The expected output is the exact lines from the one containing "## TUI Visual Mockups" through the end of the data, inclusive, and nothing else.

___

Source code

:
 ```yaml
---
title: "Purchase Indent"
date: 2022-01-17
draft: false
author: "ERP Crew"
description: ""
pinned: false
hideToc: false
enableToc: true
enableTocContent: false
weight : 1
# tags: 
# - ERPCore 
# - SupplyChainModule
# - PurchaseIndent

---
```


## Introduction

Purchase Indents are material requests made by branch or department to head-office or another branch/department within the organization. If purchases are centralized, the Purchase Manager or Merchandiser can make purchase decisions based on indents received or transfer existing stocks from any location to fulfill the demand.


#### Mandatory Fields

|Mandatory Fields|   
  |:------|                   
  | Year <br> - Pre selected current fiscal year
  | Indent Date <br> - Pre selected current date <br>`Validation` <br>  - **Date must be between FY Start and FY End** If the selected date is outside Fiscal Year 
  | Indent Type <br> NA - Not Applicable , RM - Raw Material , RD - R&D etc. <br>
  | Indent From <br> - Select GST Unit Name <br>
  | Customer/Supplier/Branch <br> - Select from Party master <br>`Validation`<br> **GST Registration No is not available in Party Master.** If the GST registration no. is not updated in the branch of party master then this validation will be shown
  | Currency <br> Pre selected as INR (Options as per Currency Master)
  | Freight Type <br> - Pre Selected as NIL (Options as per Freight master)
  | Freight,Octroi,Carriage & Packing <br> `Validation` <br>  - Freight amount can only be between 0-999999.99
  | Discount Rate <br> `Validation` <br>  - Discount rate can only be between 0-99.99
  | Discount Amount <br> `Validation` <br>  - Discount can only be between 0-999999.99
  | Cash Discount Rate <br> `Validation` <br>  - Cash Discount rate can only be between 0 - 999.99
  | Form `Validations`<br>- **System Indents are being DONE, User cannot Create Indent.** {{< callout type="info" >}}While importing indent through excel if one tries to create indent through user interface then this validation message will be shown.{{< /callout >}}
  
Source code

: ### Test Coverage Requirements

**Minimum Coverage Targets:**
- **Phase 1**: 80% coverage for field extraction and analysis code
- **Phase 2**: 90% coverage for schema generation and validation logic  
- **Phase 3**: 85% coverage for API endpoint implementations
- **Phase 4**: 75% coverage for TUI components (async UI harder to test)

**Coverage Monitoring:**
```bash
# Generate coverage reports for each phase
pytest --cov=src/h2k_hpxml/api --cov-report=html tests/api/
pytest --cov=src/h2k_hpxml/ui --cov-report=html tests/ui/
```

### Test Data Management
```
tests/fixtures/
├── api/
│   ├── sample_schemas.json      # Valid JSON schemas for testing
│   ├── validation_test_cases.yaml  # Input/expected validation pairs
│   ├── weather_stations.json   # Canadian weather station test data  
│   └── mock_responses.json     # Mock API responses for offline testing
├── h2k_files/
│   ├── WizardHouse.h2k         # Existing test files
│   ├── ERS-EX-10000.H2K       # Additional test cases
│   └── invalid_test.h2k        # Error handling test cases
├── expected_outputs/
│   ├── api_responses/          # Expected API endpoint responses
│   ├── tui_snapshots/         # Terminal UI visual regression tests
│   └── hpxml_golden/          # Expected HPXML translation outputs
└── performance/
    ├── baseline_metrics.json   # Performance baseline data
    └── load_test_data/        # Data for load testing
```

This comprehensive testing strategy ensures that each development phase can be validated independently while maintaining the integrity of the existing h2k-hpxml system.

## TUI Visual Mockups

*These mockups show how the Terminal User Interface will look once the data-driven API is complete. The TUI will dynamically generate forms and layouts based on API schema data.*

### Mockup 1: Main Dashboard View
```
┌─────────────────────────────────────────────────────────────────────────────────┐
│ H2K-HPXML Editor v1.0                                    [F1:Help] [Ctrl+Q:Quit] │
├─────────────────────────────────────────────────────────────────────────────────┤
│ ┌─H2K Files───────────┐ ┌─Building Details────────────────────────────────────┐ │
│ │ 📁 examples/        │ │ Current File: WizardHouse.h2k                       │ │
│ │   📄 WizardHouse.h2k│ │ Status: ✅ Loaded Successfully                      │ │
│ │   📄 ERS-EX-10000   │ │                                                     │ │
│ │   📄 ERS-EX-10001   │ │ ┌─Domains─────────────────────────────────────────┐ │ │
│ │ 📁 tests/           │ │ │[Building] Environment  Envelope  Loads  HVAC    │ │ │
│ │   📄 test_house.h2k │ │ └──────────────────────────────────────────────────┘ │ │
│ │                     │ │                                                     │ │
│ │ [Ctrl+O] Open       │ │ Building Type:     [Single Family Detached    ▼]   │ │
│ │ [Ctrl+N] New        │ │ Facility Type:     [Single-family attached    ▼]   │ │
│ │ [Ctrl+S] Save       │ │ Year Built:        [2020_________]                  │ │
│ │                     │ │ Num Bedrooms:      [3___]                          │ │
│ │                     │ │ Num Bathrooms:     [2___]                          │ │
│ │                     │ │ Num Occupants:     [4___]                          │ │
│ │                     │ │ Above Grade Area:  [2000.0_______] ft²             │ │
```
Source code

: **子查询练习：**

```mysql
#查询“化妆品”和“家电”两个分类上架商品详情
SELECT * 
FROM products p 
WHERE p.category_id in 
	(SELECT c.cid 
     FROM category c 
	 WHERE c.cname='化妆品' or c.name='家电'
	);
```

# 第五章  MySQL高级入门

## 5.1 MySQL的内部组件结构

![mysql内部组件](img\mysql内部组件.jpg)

___

(Solution for this exercise)
## TUI Visual Mockups

*These mockups show how the Terminal User Interface will look once the data-driven API is complete. The TUI will dynamically generate forms and layouts based on API schema data.*

### Mockup 1: Main Dashboard View
```
┌─────────────────────────────────────────────────────────────────────────────────┐
│ H2K-HPXML Editor v1.0                                    [F1:Help] [Ctrl+Q:Quit] │
├─────────────────────────────────────────────────────────────────────────────────┤
│ ┌─H2K Files───────────┐ ┌─Building Details────────────────────────────────────┐ │
│ │ 📁 examples/        │ │ Current File: WizardHouse.h2k                       │ │
│ │   📄 WizardHouse.h2k│ │ Status: ✅ Loaded Successfully                      │ │
│ │   📄 ERS-EX-10000   │ │                                                     │ │
│ │   📄 ERS-EX-10001   │ │ ┌─Domains─────────────────────────────────────────┐ │ │
│ │ 📁 tests/           │ │ │[Building] Environment  Envelope  Loads  HVAC    │ │ │
│ │   📄 test_house.h2k │ │ └──────────────────────────────────────────────────┘ │ │
│ │                     │ │                                                     │ │
│ │ [Ctrl+O] Open       │ │ Building Type:     [Single Family Detached    ▼]   │ │
│ │ [Ctrl+N] New        │ │ Facility Type:     [Single-family attached    ▼]   │ │
│ │ [Ctrl+S] Save       │ │ Year Built:        [2020_________]                  │ │
│ │                     │ │ Num Bedrooms:      [3___]                          │ │
│ │                     │ │ Num Bathrooms:     [2___]                          │ │
│ │                     │ │ Num Occupants:     [4___]                          │ │
│ │                     │ │ Above Grade Area:  [2000.0_______] ft²             │ │
```
Source code

: **子查询练习：**

```mysql
#查询“化妆品”和“家电”两个分类上架商品详情
SELECT * 
FROM products p 
WHERE p.category_id in 
	(SELECT c.cid 
     FROM category c 
	 WHERE c.cname='化妆品' or c.name='家电'
	);
```

# 第五章  MySQL高级入门

## 5.1 MySQL的内部组件结构

![mysql内部组件](img\mysql内部组件.jpg)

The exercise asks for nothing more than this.